» **Task objective**: Reproduce every line of text in the material below word for word, leaving out the pictures.

Items from a dataset:
╔══
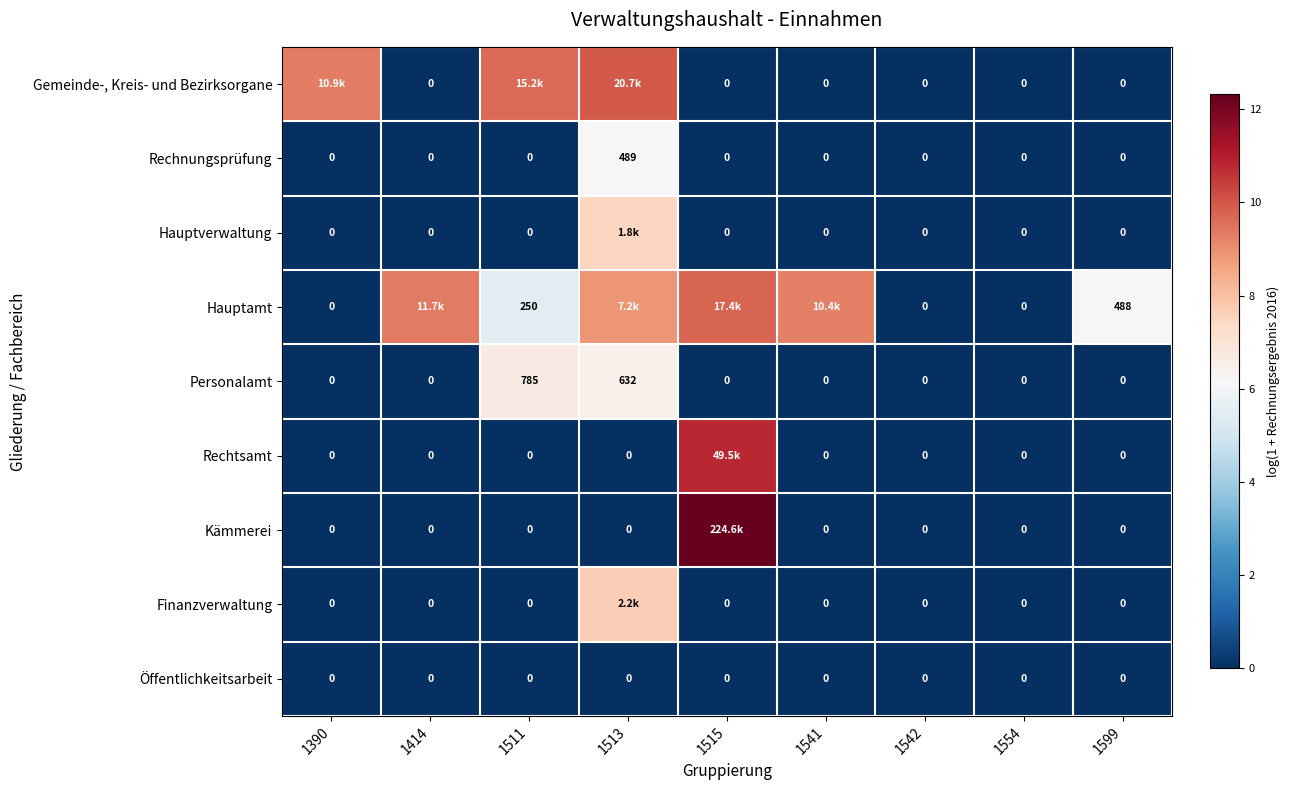

True or false: Gemeinde-, Kreis- und Bezirksorgane has a value of 9.6 at 1511.

True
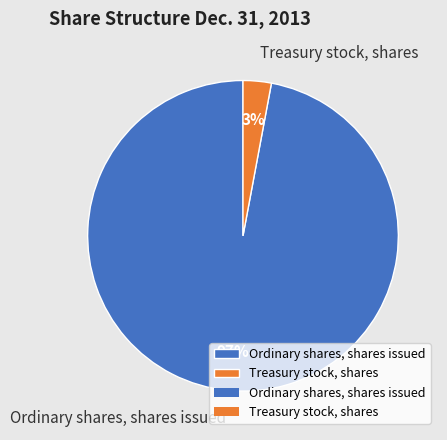

To the nearest percent, what is the difference between the largest and smallest slice percentages?

94%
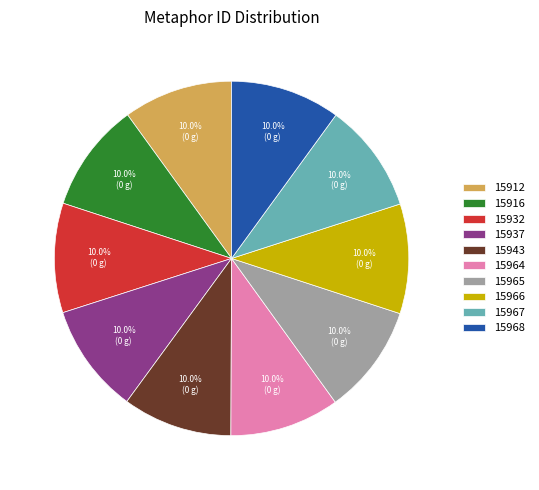

Is it true that 15965 is 20% of the pie?

False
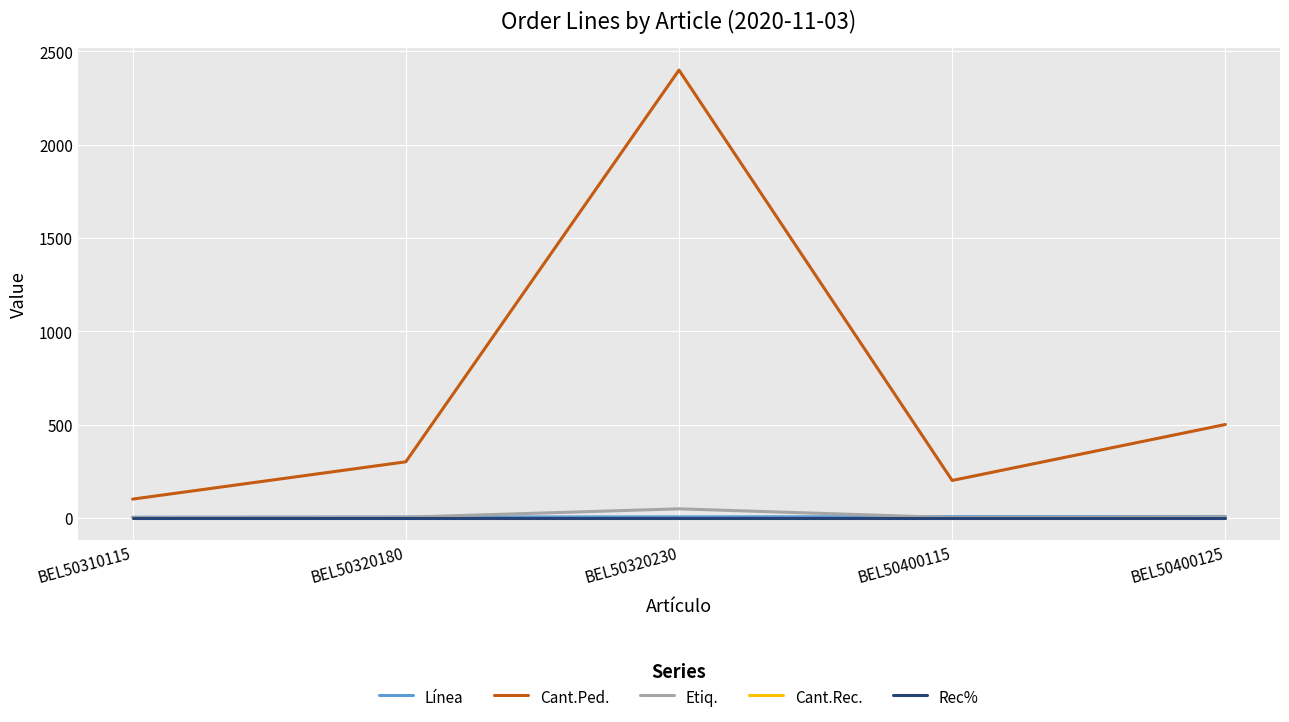

Is this an area chart (filled region under the line)?

No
╚══
» **Solution for this exercise**:
True or false: Gemeinde-, Kreis- und Bezirksorgane has a value of 9.6 at 1511.

True

To the nearest percent, what is the difference between the largest and smallest slice percentages?

94%

Is it true that 15965 is 20% of the pie?

False

Is this an area chart (filled region under the line)?

No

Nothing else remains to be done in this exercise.